Rosy Pare claimed that police concocted the scheme to protect the real culprits.

Father Anand Muttungal of the Madhya Pradesh Catholic Bishops Conference of India said the conference will set up an independent committee headed by a retired High Court judge to include journalists, social activists and leaders from various religions to investigate.

“The members will be declared soon,” he said. “Police are trying to save the culprits and put the blame on the Christian community. We will not tolerate this attempt by the police.”

According to the police’s own report, at least 200 liters of kerosene were used to burn the church building.

“It cannot be the work of one man only,” Fr. Muttungal told Compass. “Clearly the police are trying to hide the facts here. The arrest of the church watchman is an attempt to malign the community. Every time it is done, and this time it was planned.”

Hindu extremists have a history of violence in the area. Most recently, on August 15, VHP and Bajrang Dal members attacked a youth meeting in Ratlam after a neighbor complained, said pastor Jose Mathew of Ratlam.

“They beat up many participants,” including a pastor, his wife and the district manager of World Vision, Mathew said. “Later the police without any enquiry charged them with attempted forcible conversion.”


Nuns Assaulted

In Chhattisgarh state, on Friday (September 5) about 20 Bajrang Dal extremists boarded a train at the Durgh railway station and took four babies 1 to 2 months old from two nuns of the Missionaries of Charity and from two women helpers. Subsequently the Hindu extremists beat a nun and a driver sent to help.

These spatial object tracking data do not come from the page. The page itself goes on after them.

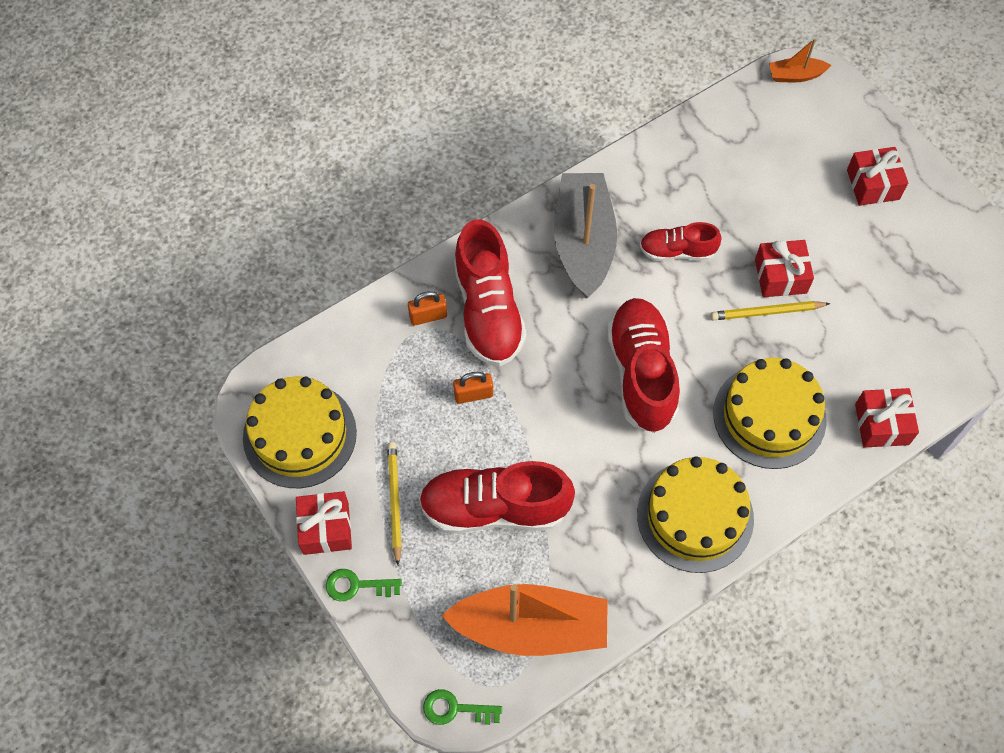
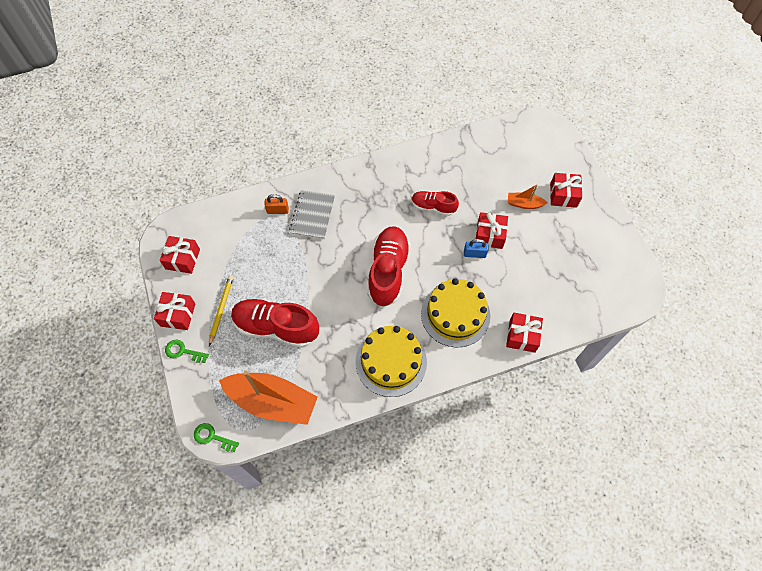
camera: 15 degrees right, 0 degrees up
(299, 435) = (183, 259): yellow cake -> red gift
(473, 394) = (287, 260): orange padlock -> none
(488, 310) = (312, 215): red shoe -> grey notebook
(583, 242) = (380, 190): grey boat -> none
(767, 312) = (474, 254): yellow pencil -> blue padlock
(795, 75) = (537, 123): orange boat -> orange boat (524, 204)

The nuns and two women helpers on the train were taking the babies from Raipur to the Shishu Bhava charity center in Bhopal when the Hindu extremists forced their way into the train shouting anti-Christian slogans. Christian sources said the extremists snatched the babies and left the train, with the nuns compelled to come after them.

Accusing the nuns of forced conversion, the Hindu extremist mob handed them over to the Government Railway Police (GRP). When one of the two sisters, identified as Sister Mamta, requested that she be allowed to make a phone call to get legal help, police flatly refused. After much pleading she was able to make a phone call to the archbishop from the mobile phone of a visiting officer.

The archbishop promptly sent two nuns in an ambulance along with a driver to the Durgh railway station to assist the nuns. But before they could reach the station, they were sighted and surrounded by the Bajrang Dal mob outside the railway station.

One of the arriving nuns, identified as Sister Laboure, and the driver of the ambulance were mercilessly beaten in public view by the mob. The Hindu extremists continued to shout anti-Christian slogans even as they were beating and threatening to kill the nun and driver.

Subsequently the GRP took the two arriving nuns and the driver into custody, and they were kept in the police station for five hours, with the wounds and other injuries of Sister Laboure and the driver unattended. The next morning police escorted the nuns to their respective convents. Reportedly Sister Laboure was later admitted in a hospital for treatment of her injuries.

The babies were not returned to the nuns but rather taken to a government hospital, where they remained at press time.

Fr. Muttungal said local newspaper Hari Bhoomi later covered the incident of the beating “and used very derogatory language, which is quite insensitive.”

In Orissa state, the GCIC confirmed that on August 25 VHP extremists killed three Christians at a place known as Jarginaju: Pastor Fitham Nayak, 62; Madan Nayak, 62; and Nathura Nayak, 60. The GCIC reported that before killing them, the Hindu extremists asked them to reconvert to Hinduism, killing them when they refused.



In Karnataka state, Christians leaders reported that about 30 attackers on motorcycles and in an SUV stormed into a church served yesterday and abducted pastor R. Babu.

After disrupting the service in Mulbagal, Kolar district by tearing up Bibles, hymnals and curtains and beating church members, the attackers carried Pastor Babu to a temple about five kilometers (three miles) away and forced him to observe Hindu rituals.

They released him only after he gave a written declaration in front of the police at Mulbagal police station stating that he would not go back to the village or continue any church activities.